Even as the war on women continues to be a talking point in the presidential campaign, a new book published by Catholic women describes the personal journeys of women who found truth, peace and freedom by embracing the same Church teachings society wants them to reject.

CNA/EWTN News is reporting that the book, entitled Breaking Through: Catholic Women Speak for Themselves was edited by George Mason law professor Helen Alvare as a response to the national discussion about how Catholic teaching on contraception and abortion is somehow "inhospital to women's freedom."

During a recent appearance at the National Press Club with several of her fellow authors, Alvare said the point of the book was "to get and keep a dialogue going.”

Ever since the birth control mandate brought the issues of religious freedom and Church teaching on sexuality into the limelight, Alvare said she saw a need for something more than legal action to protect the religious freedom of institutions and individuals. Catholic women also needed a way to show the public how Church teaching brought them "real freedom" and the book became the perfect vehicle to do so.

The stories in Breaking Through touch upon a wide range of topics from contraception to materialism, and recount the struggles of nine women who grappled with the demands of the faith in their personal lives that ended in their embrace of Church teaching.

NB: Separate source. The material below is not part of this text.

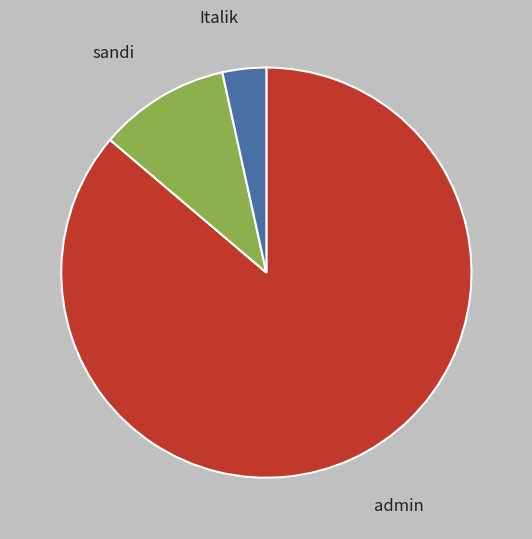

Is there a majority slice in this chart?

Yes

One of the stories is that of Dr. Marie Anderson, medical director of the Tepeyac Family Center in Fairfax, Va., who says women need to break through “the culture’s definition of freedom” as the license to do whatever one wants.

Anderson related how she bought into this mindset as a young doctor but only found emptiness.

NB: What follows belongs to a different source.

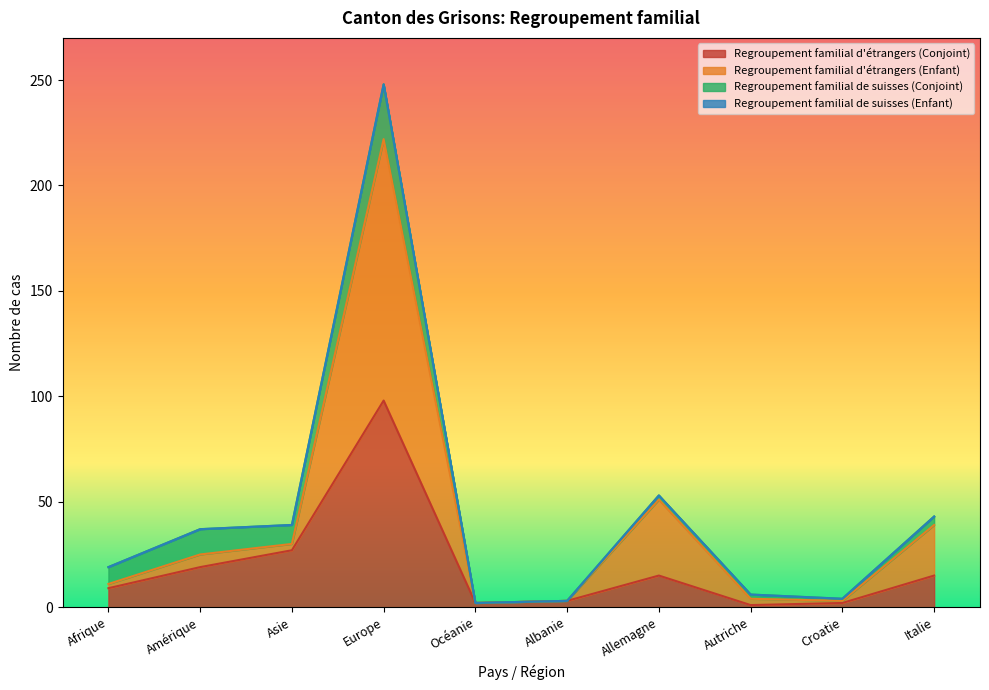

At which label does Regroupement familial d'étrangers (Conjoint) reach its minimum?

Autriche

“I was unhappy. I was restless. I had lost my purpose in life,” she said.

In her practice, she saw the “unintended consequences” of a contraceptive mindset that “takes sexual activity as a given, both in and out of marriage.” In addition to physical ramifications such as infertility and sexually transmitted diseases, she also saw too many broken relationships and broken hearts.

“I realized that women were helping to break their own hearts, and that was probably the hardest thing,” she said.

She finally came to the realization that contraception was not fulfilling women and eventually re-embraced the Catholic teaching from which she had wandered. Even though the culture thinks Catholicism is outdated, she said, “the Church got it right from the beginning.”

Another co-author, Mary Hallan-FioRito, executive assistant to Cardinal Francis George of Chicago, writes about her 25 years working for the Catholic Church in areas including inner city schools and pro-life efforts.

“My own experience in the Church has been so vastly different from what’s being portrayed in the media,” she said.

What she finds most troubling is how, in the current political discussion, “so much of what the Church does for women is either belittled or is ignored altogether.”

Throughout the course of history, the Catholic Church has been “a consistent voice for the dignity and the equality of all women,” she said, adding that the Church opened many roles of "authority and influence" to women long before the secular world did.

And in many countries today, she reminds, the Church is still “the single largest educator of women.”

The authors are hoping the variety of stories will relate to women from all walks of life who are in need of both the encouragement and inspiration needed to live the faith in today's culture.